**EXERCISE REQUIREMENTS:** A precise reproduction of every record below is needed, minus the pictures.

**Hardware design source data:**
════════════════
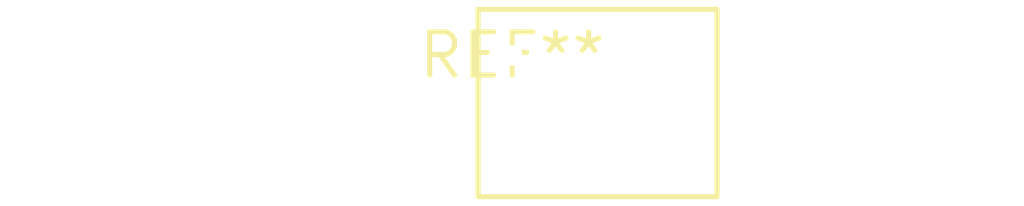
<source format=kicad_pcb>
(kicad_pcb (version 20240108) (generator pcbnew)

  (general
    (thickness 1.6)
  )

  (paper "A4")
  (layers
    (0 "F.Cu" signal)
    (31 "B.Cu" signal)
    (32 "B.Adhes" user "B.Adhesive")
    (33 "F.Adhes" user "F.Adhesive")
    (34 "B.Paste" user)
    (35 "F.Paste" user)
    (36 "B.SilkS" user "B.Silkscreen")
    (37 "F.SilkS" user "F.Silkscreen")
    (38 "B.Mask" user)
    (39 "F.Mask" user)
    (40 "Dwgs.User" user "User.Drawings")
    (41 "Cmts.User" user "User.Comments")
    (42 "Eco1.User" user "User.Eco1")
    (43 "Eco2.User" user "User.Eco2")
    (44 "Edge.Cuts" user)
    (45 "Margin" user)
    (46 "B.CrtYd" user "B.Courtyard")
    (47 "F.CrtYd" user "F.Courtyard")
    (48 "B.Fab" user)
    (49 "F.Fab" user)
    (50 "User.1" user)
    (51 "User.2" user)
    (52 "User.3" user)
    (53 "User.4" user)
    (54 "User.5" user)
    (55 "User.6" user)
    (56 "User.7" user)
    (57 "User.8" user)
    (58 "User.9" user)
  )

  (setup
    (pad_to_mask_clearance 0)
    (pcbplotparams
      (layerselection 0x00010fc_ffffffff)
      (plot_on_all_layers_selection 0x0000000_00000000)
      (disableapertmacros false)
      (usegerberextensions false)
      (usegerberattributes false)
      (usegerberadvancedattributes false)
      (creategerberjobfile false)
      (dashed_line_dash_ratio 12.000000)
      (dashed_line_gap_ratio 3.000000)
      (svgprecision 4)
      (plotframeref false)
      (viasonmask false)
      (mode 1)
      (useauxorigin false)
      (hpglpennumber 1)
      (hpglpenspeed 20)
      (hpglpendiameter 15.000000)
      (dxfpolygonmode false)
      (dxfimperialunits false)
      (dxfusepcbnewfont false)
      (psnegative false)
      (psa4output false)
      (plotreference false)
      (plotvalue false)
      (plotinvisibletext false)
      (sketchpadsonfab false)
      (subtractmaskfromsilk false)
      (outputformat 1)
      (mirror false)
      (drillshape 1)
      (scaleselection 1)
      (outputdirectory "")
    )
  )

  (net 0 "")

  (footprint "RV_Disc_D7mm_W5.5mm_P5mm" (layer "F.Cu") (at 0 0))

)

</source>
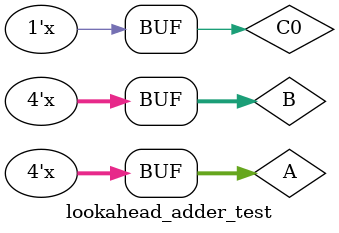
<source format=v>
`timescale 1ns / 1ps


module lookahead_adder_test(
    );
    reg [3:0] A,B;
    reg C0;
    wire [3:0] F;
    wire C4;
    
    lookaheadadd_4 uut(         //´´½¨ËÄÎ»³¬Ç°½øÎ»¼Ó·¨Æ÷¶ÔÏóuut
        .A(A),
        .B(B),
        .C0(C0),
        .C4(C4),
        .F(F)
    );
    
    initial begin
        A=0;B=0;C0=0;           //´ÓÊäÈëÎªA=0;B=0;CI=0¿ªÊ¼£¬Ã¿¸ô#100µÄÊ±¼ä£¬Ã¿´ÎÊ¹²âÊÔÊý¾Ý+1
    end
    always #100 {C0,A,B}={C0,A,B}+1;
endmodule


</source>
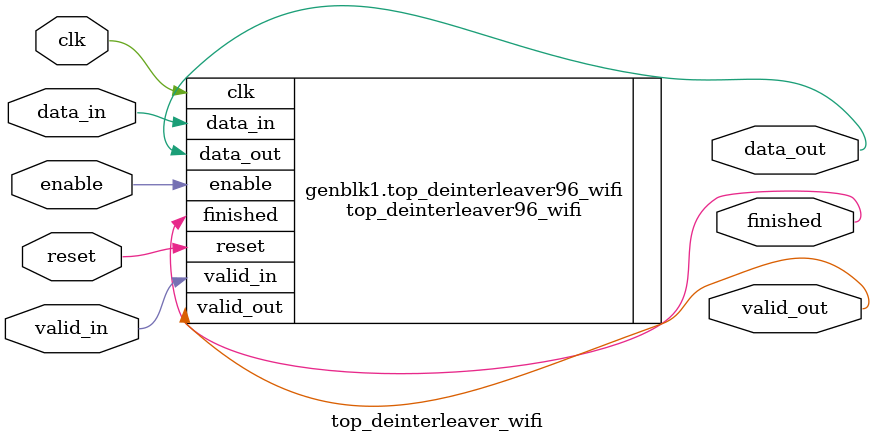
<source format=v>
/*
=========================================================================================
				Standard   :	WIFI
				Block name :	Top Deinterleaver
=========================================================================================
*/
//=======================================================================================
module top_deinterleaver_wifi #(parameter INTERLEAVER = 96)
(

	clk,
	reset,
	enable,
	valid_in,
	data_in,
	data_out,
	valid_out,
	finished
);
	//===============================================================================
	input clk;
	input reset;
	input enable;
	input valid_in;
	input data_in;
	(* dont_touch = "yes" *) output finished;
	output valid_out;
	output data_out; 
	//===============================================================================
	generate
		case (INTERLEAVER)
			48:
			begin
				top_deinterleaver48_wifi top_deinterleaver48_wifi
				(
					.clk(clk),
					.reset(reset),
					.enable(enable),
					.valid_in(valid_in),
					.data_in(data_in),
					.data_out(data_out),
					.valid_out(valid_out),
					.finished(finished)
				);
			end	
			96:
			begin
				top_deinterleaver96_wifi top_deinterleaver96_wifi
				(
					.clk(clk),
					.reset(reset),
					.enable(enable),
					.valid_in(valid_in),
					.data_in(data_in),
					.data_out(data_out),
					.valid_out(valid_out),
					.finished(finished)
				);
			end	
			192:
			begin
				top_deinterleaver192_wifi top_deinterleaver192_wifi
				(
					.clk(clk),
					.reset(reset),
					.enable(enable),
					.valid_in(valid_in),
					.data_in(data_in),
					.data_out(data_out),
					.valid_out(valid_out),
					.finished(finished)
				);
			end	
		endcase
	endgenerate
	//===============================================================================
endmodule

</source>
════════════════
**WRITTEN ANSWER:**
<source format=kicad_pcb>
(kicad_pcb (version 20240108) (generator pcbnew)

  (general
    (thickness 1.6)
  )

  (paper "A4")
  (layers
    (0 "F.Cu" signal)
    (31 "B.Cu" signal)
    (32 "B.Adhes" user "B.Adhesive")
    (33 "F.Adhes" user "F.Adhesive")
    (34 "B.Paste" user)
    (35 "F.Paste" user)
    (36 "B.SilkS" user "B.Silkscreen")
    (37 "F.SilkS" user "F.Silkscreen")
    (38 "B.Mask" user)
    (39 "F.Mask" user)
    (40 "Dwgs.User" user "User.Drawings")
    (41 "Cmts.User" user "User.Comments")
    (42 "Eco1.User" user "User.Eco1")
    (43 "Eco2.User" user "User.Eco2")
    (44 "Edge.Cuts" user)
    (45 "Margin" user)
    (46 "B.CrtYd" user "B.Courtyard")
    (47 "F.CrtYd" user "F.Courtyard")
    (48 "B.Fab" user)
    (49 "F.Fab" user)
    (50 "User.1" user)
    (51 "User.2" user)
    (52 "User.3" user)
    (53 "User.4" user)
    (54 "User.5" user)
    (55 "User.6" user)
    (56 "User.7" user)
    (57 "User.8" user)
    (58 "User.9" user)
  )

  (setup
    (pad_to_mask_clearance 0)
    (pcbplotparams
      (layerselection 0x00010fc_ffffffff)
      (plot_on_all_layers_selection 0x0000000_00000000)
      (disableapertmacros false)
      (usegerberextensions false)
      (usegerberattributes false)
      (usegerberadvancedattributes false)
      (creategerberjobfile false)
      (dashed_line_dash_ratio 12.000000)
      (dashed_line_gap_ratio 3.000000)
      (svgprecision 4)
      (plotframeref false)
      (viasonmask false)
      (mode 1)
      (useauxorigin false)
      (hpglpennumber 1)
      (hpglpenspeed 20)
      (hpglpendiameter 15.000000)
      (dxfpolygonmode false)
      (dxfimperialunits false)
      (dxfusepcbnewfont false)
      (psnegative false)
      (psa4output false)
      (plotreference false)
      (plotvalue false)
      (plotinvisibletext false)
      (sketchpadsonfab false)
      (subtractmaskfromsilk false)
      (outputformat 1)
      (mirror false)
      (drillshape 1)
      (scaleselection 1)
      (outputdirectory "")
    )
  )

  (net 0 "")

  (footprint "RV_Disc_D7mm_W5.5mm_P5mm" (layer "F.Cu") (at 0 0))

)

</source>
<source format=v>
`timescale 1ns / 1ps


module lookahead_adder_test(
    );
    reg [3:0] A,B;
    reg C0;
    wire [3:0] F;
    wire C4;
    
    lookaheadadd_4 uut(         //´´½¨ËÄÎ»³¬Ç°½øÎ»¼Ó·¨Æ÷¶ÔÏóuut
        .A(A),
        .B(B),
        .C0(C0),
        .C4(C4),
        .F(F)
    );
    
    initial begin
        A=0;B=0;C0=0;           //´ÓÊäÈëÎªA=0;B=0;CI=0¿ªÊ¼£¬Ã¿¸ô#100µÄÊ±¼ä£¬Ã¿´ÎÊ¹²âÊÔÊý¾Ý+1
    end
    always #100 {C0,A,B}={C0,A,B}+1;
endmodule


</source>
<source format=v>
/*
=========================================================================================
				Standard   :	WIFI
				Block name :	Top Deinterleaver
=========================================================================================
*/
//=======================================================================================
module top_deinterleaver_wifi #(parameter INTERLEAVER = 96)
(

	clk,
	reset,
	enable,
	valid_in,
	data_in,
	data_out,
	valid_out,
	finished
);
	//===============================================================================
	input clk;
	input reset;
	input enable;
	input valid_in;
	input data_in;
	(* dont_touch = "yes" *) output finished;
	output valid_out;
	output data_out; 
	//===============================================================================
	generate
		case (INTERLEAVER)
			48:
			begin
				top_deinterleaver48_wifi top_deinterleaver48_wifi
				(
					.clk(clk),
					.reset(reset),
					.enable(enable),
					.valid_in(valid_in),
					.data_in(data_in),
					.data_out(data_out),
					.valid_out(valid_out),
					.finished(finished)
				);
			end	
			96:
			begin
				top_deinterleaver96_wifi top_deinterleaver96_wifi
				(
					.clk(clk),
					.reset(reset),
					.enable(enable),
					.valid_in(valid_in),
					.data_in(data_in),
					.data_out(data_out),
					.valid_out(valid_out),
					.finished(finished)
				);
			end	
			192:
			begin
				top_deinterleaver192_wifi top_deinterleaver192_wifi
				(
					.clk(clk),
					.reset(reset),
					.enable(enable),
					.valid_in(valid_in),
					.data_in(data_in),
					.data_out(data_out),
					.valid_out(valid_out),
					.finished(finished)
				);
			end	
		endcase
	endgenerate
	//===============================================================================
endmodule

</source>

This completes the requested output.